Berkeley Faculty Link Program

Faculty Link logo

Promoting faculty success, satisfaction, and belonging

Faculty Link is a faculty-led program designed to build connections and community across campus through events, career mentoring, and support. The program has three components: on demand one-on-one advising, forums, and identity gatherings.

The program is available to senate faculty, as well as adjunct faculty, clinical faculty, and cooperative extension specialists.

Fall 2024 event registration is open!

Faculty Core Advisors from a variety of disciplines are available for one-on-one advising and support. Discussion topics can range from serious issues and concerns to where to find the best coffee near campus. Reach out to one (or more) of our outstanding faculty Core Advisors for advice, support, or just to chat! 

Faculty Link forums are larger group events on topics related to faculty experiences (e.g., getting grants, work-life balance, new research directions, etc.), designed for meaningful discussion and career support. 
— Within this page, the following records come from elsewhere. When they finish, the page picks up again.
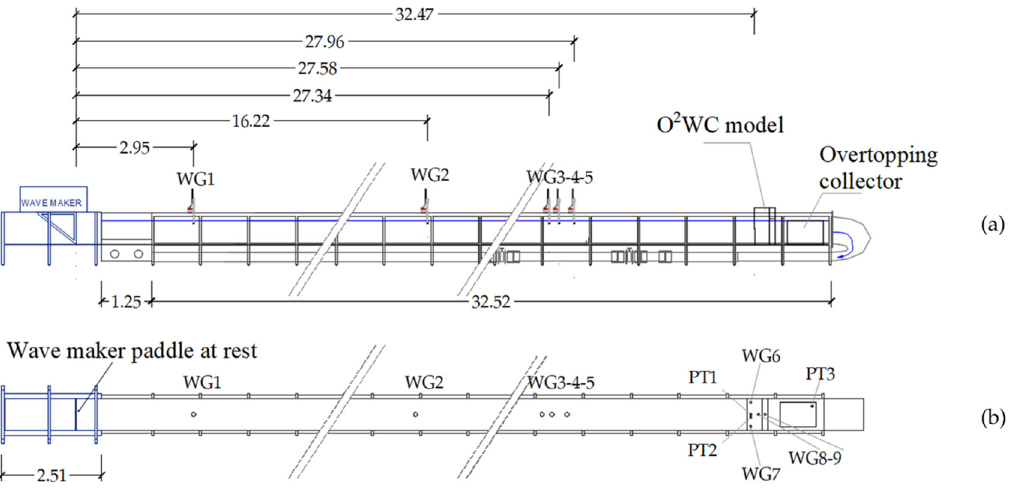
Figure 3. Position of the O 2 WC model and sensors installed the wave-current flume: longitudinal cross-section view ( a ) and top view ( b ). WG: ultrasonic wave gauge; PT: pressure transducer.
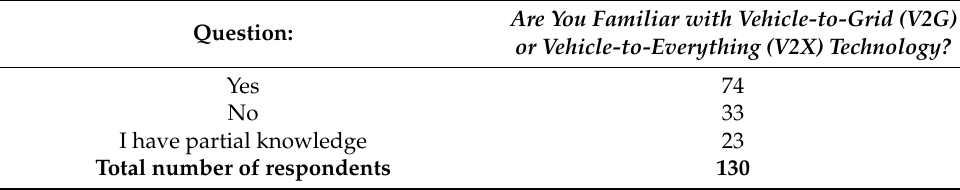
Table A7. Detailed responses to question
Question: In a single sentence, describe what this figure presents.
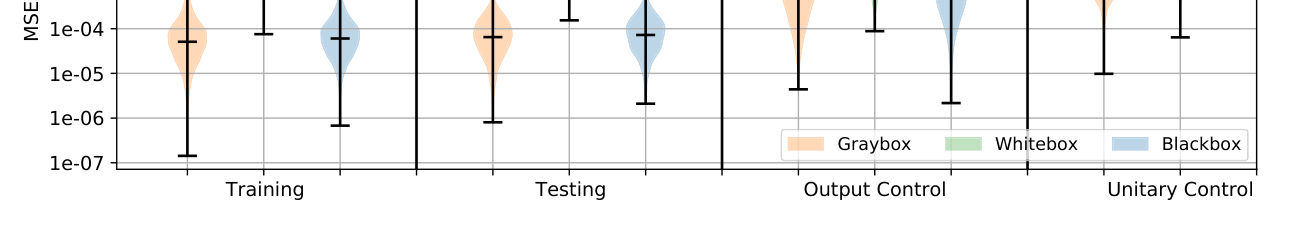
Answer: Experimental quantum control performance. The distribution of the fidelity between the experimentally measured output power distribution and the desired target distribution for the three models. The whitebox model utilizes a real-valued tri-diagonal Hamiltonian with linear dependence on voltages, in addition to fan-in and fan-out sections. The results are for (a) the output controller, and (b) the unitary controller. The reported values are the average over the three distributions corresponding to each possible initial state. (c) Violin plot showing the statistics of the MSE obtained for the training, testing, and control datasets. The horizontal lines represent from bottom to top, the minimum, median, and maximum respectively. The plot also shows an estimated kernel density for the data.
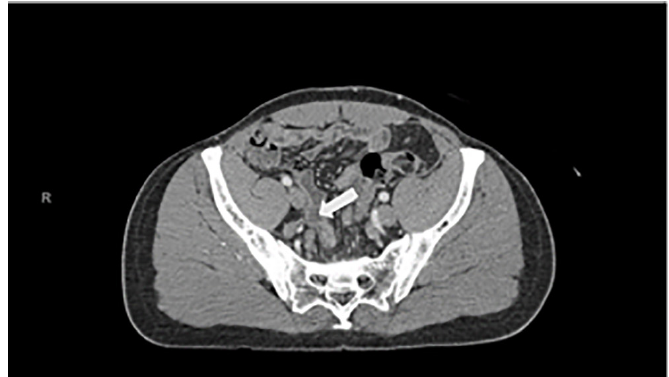
Image 1. Computed tomography abdomen and pelvis with intravenous contrast with the arrow pointing to a normal appendix.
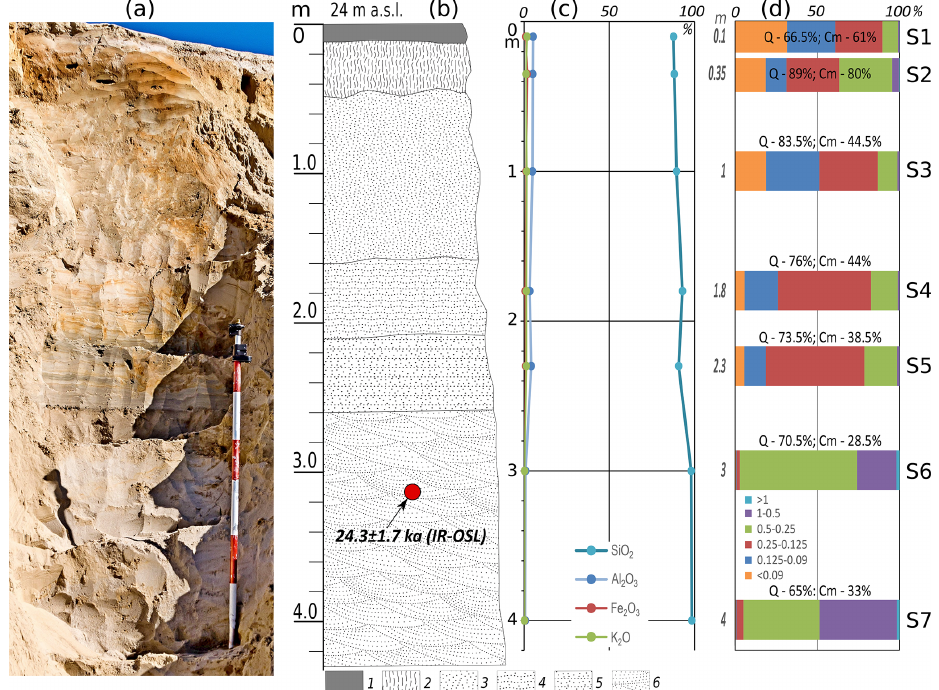
Figure 4. Summary results of research for K-1 section: (a) photograph (by Sizov in 2016); (b) geological structure and the dating results (see Table 3); (c) bulk chemical data; (d) grain size distribution (fractions,mm). Symbols: (1) podzol horizon of modern soil; (2) illuvial-iron (spodic) horizon of modern soil; (3) sands without stratification; (4) undulating sand with secondary ferruginisation; (5) horizontally layered sand with stratification of loam; (6) medium- and coarse-grained oblique sand; (7) colluvium; (8) river level; Q : coefficient of roundness of the sand quartz grains; Cm: degree of dullness; S: sample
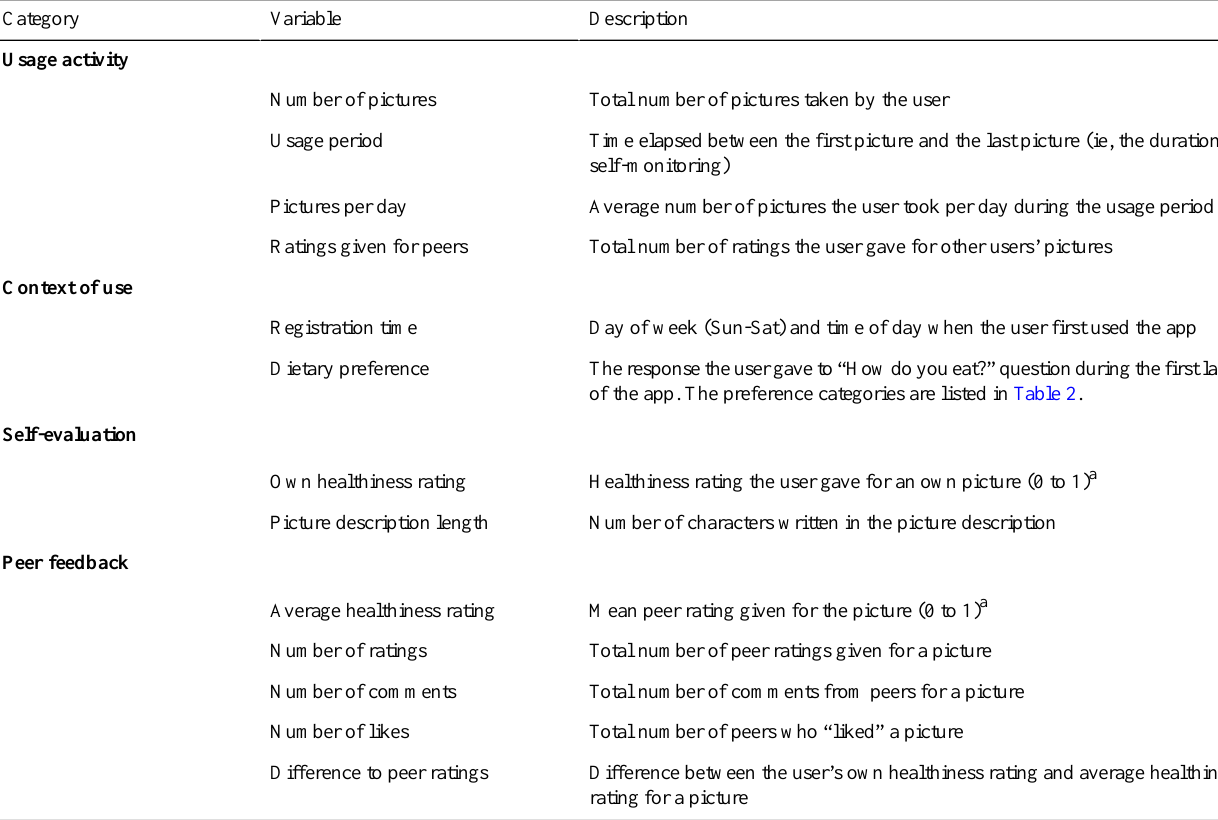
Table 1. Variables related to the usage of the mobile app “The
Identity gatherings offer faculty with shared identities opportunities to build community in casual get-togethers (e.g., faculty parents, LGBTQ+ faculty, Black faculty, Teaching Professors, etc.). 

Berkeley Faculty Link Core Advisors

This video was made by Faculty Link Core Advisors in 2022. Play the video to learn more about this program for senate faculty!

It was a lifeline in a semester when I was really rethinking everything about my career. Very helpful to have frank conversations with faculty outside my department.
Program participant
I valued hearing from a wide variety of perspectives, and realizing that we all face different versions of the same challenges.
Program participant

Faculty Leads: Special Advisors to the Provost on Climate and Mentoring

Noah Whiteman

Noah Whiteman

Professor, Integrative Biology and Molecular & Cell Biology

Because of my personal history, I am interested in encouraging those from all backgrounds to join and enrich the scientific enterprise with their perspectives--this includes, of course, those with liberal and conservative political perspectives, those who hold religious views and those who do not, those from big cities or those from rural areas. I am a first-generation college student. I was the first openly gay faculty member in my department at the University of Arizona and I am also the first in my new department at the University of California, Berkeley. I have found academia to be an oasis: at each university where I have worked I came to believe that I belonged there. I look forward to the day when none of us is judged by non-merit based criteria, where none of us has to talk about rising above societal perceptions of income, ethnicity, religion, physical traits, accents, sexual orientation or gender, political opinions and where human diversity is embraced in all of its forms, at all levels in our society and in every place. Until that day comes, we need to talk about it.

SanSan KwanSanSan Kwan

Professor, Theater, Dance, and Performance Studies

In both my former job at a Cal State and over the past twelve years here at UC Berkeley, I have learned a bit about navigating academic institutions as a woman of color faculty in the arts and humanities. I would be really excited to connect with my peers across campus to share insights and challenges.